Efficient biosynthesis of naringenin-ɑ-maltoside by amylosucrase obtained from Deinococcus planocerae

Abstract

Naringenin, a flavanone (flavonoid family) has bioactive effects, such as antioxidant, free radical scavenging, anti-inflammatory, carbohydrate metabolism, and immunoregulatory effects on the human body. However, its low water solubility and bioavailability limit its use in food, pharmaceutical, cosmetic, and drug industries.

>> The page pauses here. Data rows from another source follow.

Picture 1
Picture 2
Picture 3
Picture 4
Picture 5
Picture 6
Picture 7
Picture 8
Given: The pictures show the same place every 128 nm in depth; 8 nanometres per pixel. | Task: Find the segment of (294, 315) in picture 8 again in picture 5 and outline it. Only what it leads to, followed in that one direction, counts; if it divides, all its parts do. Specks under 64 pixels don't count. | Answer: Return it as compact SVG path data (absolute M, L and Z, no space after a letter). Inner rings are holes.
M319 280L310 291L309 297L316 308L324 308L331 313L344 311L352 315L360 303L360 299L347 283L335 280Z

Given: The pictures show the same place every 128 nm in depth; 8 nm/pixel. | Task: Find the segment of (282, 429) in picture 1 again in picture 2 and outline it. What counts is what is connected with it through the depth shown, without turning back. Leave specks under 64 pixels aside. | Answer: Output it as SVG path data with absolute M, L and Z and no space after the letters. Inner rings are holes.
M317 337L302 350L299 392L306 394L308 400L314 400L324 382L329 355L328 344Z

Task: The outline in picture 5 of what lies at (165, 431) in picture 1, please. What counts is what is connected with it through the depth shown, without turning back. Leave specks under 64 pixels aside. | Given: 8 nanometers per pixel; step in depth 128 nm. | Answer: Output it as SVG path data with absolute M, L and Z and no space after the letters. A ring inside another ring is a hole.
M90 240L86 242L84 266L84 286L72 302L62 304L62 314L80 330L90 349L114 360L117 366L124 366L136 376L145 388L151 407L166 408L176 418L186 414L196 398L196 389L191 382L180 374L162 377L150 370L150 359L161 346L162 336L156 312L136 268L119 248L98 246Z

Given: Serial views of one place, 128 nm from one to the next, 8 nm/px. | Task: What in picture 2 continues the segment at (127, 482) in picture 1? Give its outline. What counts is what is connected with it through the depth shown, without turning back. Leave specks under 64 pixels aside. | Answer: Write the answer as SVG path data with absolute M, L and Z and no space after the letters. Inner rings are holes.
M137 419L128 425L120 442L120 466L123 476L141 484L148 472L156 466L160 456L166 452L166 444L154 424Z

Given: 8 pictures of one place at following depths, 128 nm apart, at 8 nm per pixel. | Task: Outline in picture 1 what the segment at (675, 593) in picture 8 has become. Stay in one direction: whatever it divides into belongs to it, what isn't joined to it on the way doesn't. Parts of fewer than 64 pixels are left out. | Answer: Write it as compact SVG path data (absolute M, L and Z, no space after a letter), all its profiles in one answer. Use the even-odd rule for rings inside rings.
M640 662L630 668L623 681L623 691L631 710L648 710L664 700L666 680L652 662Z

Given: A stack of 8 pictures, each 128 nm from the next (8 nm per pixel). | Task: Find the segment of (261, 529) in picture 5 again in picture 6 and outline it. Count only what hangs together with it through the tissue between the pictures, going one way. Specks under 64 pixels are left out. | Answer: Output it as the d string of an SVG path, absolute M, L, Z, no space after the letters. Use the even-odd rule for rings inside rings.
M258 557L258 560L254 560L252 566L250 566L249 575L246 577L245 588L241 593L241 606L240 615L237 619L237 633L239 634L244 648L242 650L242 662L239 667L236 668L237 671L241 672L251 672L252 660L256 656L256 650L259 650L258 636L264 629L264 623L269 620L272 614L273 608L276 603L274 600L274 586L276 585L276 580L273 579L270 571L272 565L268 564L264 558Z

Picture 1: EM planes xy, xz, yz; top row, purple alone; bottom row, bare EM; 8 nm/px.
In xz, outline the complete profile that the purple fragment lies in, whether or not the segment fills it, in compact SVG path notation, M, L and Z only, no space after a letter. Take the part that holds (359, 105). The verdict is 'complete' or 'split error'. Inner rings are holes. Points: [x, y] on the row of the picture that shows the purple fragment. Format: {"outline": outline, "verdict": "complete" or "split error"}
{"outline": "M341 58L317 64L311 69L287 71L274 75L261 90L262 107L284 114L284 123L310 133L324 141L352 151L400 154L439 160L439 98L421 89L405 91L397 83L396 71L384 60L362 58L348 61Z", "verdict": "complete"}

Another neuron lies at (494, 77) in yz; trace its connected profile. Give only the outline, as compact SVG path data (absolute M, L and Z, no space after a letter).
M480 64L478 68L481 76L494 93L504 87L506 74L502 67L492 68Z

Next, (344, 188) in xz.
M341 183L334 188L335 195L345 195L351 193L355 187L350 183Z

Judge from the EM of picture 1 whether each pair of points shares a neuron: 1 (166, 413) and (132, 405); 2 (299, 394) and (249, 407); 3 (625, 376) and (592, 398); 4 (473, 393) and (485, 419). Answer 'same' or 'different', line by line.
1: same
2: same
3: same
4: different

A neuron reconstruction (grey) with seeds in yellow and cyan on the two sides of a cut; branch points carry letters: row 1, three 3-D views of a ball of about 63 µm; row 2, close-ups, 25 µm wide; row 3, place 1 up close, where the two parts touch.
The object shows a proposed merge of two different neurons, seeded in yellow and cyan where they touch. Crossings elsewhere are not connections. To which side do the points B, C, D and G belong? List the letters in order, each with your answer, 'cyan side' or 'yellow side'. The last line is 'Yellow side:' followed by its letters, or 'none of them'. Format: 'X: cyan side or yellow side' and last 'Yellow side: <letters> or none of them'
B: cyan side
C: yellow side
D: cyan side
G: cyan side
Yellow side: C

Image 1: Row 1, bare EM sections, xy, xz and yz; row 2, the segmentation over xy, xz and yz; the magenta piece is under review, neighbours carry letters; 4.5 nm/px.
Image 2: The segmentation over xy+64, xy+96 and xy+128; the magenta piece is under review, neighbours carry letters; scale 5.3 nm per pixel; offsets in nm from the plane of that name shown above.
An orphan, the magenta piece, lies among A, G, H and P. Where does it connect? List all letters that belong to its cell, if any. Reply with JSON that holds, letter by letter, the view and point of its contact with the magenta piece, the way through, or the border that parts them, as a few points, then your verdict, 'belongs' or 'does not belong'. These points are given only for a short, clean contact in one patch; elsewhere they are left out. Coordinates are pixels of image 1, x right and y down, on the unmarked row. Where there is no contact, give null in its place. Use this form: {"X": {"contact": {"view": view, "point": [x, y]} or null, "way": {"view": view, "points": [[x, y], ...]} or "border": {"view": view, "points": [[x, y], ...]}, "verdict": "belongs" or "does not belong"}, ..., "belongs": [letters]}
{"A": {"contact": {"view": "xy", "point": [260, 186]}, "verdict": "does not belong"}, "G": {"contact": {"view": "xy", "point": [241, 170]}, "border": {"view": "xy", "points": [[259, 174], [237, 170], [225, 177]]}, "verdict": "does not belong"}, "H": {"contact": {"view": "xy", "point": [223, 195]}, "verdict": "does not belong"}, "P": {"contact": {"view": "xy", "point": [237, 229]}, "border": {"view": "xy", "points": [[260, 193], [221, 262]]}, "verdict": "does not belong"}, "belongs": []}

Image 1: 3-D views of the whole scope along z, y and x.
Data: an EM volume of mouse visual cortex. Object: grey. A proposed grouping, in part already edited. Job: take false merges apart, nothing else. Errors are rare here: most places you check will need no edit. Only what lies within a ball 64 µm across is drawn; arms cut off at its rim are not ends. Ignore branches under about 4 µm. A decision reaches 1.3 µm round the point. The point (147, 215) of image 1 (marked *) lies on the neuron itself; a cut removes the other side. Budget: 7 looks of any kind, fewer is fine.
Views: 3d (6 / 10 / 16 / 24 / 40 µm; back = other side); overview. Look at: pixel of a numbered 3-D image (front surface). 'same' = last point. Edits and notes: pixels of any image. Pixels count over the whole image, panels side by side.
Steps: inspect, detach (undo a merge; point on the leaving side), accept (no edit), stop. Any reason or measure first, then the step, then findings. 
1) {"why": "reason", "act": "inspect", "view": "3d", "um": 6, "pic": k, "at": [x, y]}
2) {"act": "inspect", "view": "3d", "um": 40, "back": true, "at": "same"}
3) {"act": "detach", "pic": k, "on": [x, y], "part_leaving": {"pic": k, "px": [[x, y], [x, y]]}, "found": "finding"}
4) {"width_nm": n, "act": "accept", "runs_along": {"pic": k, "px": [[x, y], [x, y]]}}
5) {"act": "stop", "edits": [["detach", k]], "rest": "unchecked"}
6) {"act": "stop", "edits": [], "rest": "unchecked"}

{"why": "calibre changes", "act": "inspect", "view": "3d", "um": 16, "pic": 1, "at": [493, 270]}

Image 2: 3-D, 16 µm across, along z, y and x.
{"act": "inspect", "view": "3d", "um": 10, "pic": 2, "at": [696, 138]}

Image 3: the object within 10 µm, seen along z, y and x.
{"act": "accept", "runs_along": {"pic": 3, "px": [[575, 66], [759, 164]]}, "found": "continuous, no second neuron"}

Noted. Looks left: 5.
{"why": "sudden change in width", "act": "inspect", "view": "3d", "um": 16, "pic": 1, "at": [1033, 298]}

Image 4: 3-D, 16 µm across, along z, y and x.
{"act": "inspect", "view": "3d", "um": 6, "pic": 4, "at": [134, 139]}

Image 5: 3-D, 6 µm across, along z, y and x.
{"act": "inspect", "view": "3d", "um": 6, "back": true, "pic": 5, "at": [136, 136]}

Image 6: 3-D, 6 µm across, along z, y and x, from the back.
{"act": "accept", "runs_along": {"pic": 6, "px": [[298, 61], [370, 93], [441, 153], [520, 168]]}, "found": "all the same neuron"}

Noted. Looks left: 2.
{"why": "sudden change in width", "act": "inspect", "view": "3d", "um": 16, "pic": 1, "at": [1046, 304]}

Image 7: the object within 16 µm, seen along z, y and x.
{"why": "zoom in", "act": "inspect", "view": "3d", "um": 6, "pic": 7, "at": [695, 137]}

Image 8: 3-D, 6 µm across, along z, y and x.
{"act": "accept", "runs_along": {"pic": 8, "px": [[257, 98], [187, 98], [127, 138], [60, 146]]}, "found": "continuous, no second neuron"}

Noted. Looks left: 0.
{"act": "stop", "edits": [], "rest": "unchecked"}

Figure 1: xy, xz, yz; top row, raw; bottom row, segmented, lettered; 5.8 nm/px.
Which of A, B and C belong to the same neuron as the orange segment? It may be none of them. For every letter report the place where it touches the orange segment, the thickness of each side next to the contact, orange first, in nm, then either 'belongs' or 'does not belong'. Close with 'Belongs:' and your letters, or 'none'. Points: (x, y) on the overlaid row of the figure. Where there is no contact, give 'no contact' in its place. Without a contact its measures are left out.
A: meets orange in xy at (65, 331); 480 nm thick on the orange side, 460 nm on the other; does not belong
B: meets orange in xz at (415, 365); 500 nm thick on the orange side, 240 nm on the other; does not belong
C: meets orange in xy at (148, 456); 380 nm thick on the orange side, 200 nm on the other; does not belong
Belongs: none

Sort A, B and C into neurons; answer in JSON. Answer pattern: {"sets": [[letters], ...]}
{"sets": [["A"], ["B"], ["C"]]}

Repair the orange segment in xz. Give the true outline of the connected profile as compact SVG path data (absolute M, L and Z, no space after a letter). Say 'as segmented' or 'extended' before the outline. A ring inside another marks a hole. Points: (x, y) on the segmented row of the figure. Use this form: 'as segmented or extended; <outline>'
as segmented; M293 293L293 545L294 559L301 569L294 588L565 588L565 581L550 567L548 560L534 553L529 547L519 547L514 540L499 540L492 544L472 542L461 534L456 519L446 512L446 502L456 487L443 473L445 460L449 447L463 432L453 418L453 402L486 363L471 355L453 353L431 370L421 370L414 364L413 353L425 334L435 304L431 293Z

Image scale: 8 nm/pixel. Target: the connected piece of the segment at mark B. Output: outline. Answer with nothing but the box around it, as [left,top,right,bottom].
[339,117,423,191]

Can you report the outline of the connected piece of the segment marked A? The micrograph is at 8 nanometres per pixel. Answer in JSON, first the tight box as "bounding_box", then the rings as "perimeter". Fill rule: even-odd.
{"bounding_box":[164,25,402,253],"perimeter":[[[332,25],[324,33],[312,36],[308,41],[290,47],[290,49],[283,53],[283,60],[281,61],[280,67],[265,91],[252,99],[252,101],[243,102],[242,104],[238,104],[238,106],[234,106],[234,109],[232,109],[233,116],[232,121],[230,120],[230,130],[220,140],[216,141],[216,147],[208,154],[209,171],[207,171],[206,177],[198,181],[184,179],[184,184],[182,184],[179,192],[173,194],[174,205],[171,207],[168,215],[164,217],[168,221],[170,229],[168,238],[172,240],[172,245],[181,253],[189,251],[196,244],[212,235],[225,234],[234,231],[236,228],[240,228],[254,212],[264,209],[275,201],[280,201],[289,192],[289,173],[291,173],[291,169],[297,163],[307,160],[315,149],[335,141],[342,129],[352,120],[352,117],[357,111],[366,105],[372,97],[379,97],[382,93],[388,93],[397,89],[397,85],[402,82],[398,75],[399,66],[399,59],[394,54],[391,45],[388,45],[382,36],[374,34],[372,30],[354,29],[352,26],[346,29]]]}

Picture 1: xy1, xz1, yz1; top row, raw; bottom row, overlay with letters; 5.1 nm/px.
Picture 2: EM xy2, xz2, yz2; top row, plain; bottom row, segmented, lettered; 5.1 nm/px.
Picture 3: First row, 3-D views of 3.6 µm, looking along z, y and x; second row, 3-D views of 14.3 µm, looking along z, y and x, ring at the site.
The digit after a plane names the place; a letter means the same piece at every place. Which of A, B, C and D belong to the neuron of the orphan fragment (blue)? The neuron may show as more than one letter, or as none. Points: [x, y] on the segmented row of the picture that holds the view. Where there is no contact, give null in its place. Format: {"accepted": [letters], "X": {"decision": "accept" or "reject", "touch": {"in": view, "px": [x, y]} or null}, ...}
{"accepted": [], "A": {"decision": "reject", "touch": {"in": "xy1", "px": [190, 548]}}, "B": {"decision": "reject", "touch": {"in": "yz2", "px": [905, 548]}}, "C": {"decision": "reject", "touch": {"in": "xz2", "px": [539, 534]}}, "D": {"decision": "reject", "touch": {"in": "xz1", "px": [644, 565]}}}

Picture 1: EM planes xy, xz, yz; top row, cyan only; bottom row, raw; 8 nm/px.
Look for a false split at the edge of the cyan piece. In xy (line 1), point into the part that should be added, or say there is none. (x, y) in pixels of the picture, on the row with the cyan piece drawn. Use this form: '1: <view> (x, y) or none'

Amylosucrase (ASase, E. C. 2.4.1.4), uses sucrose as a substrate and is a glycosyltransferase that hydrolyzes glucose and fructose generating a glycosylated product. In this study, the putative ASase gene (accession number: WP_102128133.1) from Deinococcus planocerae KCTC 33809 (DplAS) was expressed in Escherichia coli. The optimum reaction temperature and pH for sucrose hydrolytic capacity of DplAS were determined to be 30 °C and 7.0, respectively. DplAS was determined to have a half-life of 256.7 and 42.8 min at 40 °C and 45 °C, respectively. Although it exhibited high similarity with DgAS (80%), DplAS displayed different acceptor specificities to that of DgAS. Uniquely, DplAS generated one major product (naringenin-maltoside) via transglycosylation using sucrose and naringenin as donor and acceptor molecules, respectively. Based on NMR, naringenin-maltoside was identified as naringenin-4′-O-α-D-maltopyranoside, and its conversion rate was optimized using the response surface method (RSM) with central composite design (CCD). This resulted in a donor to acceptor ratio of 25.9:1 at 27.64 °C, and a 55.69% conversion of sucrose.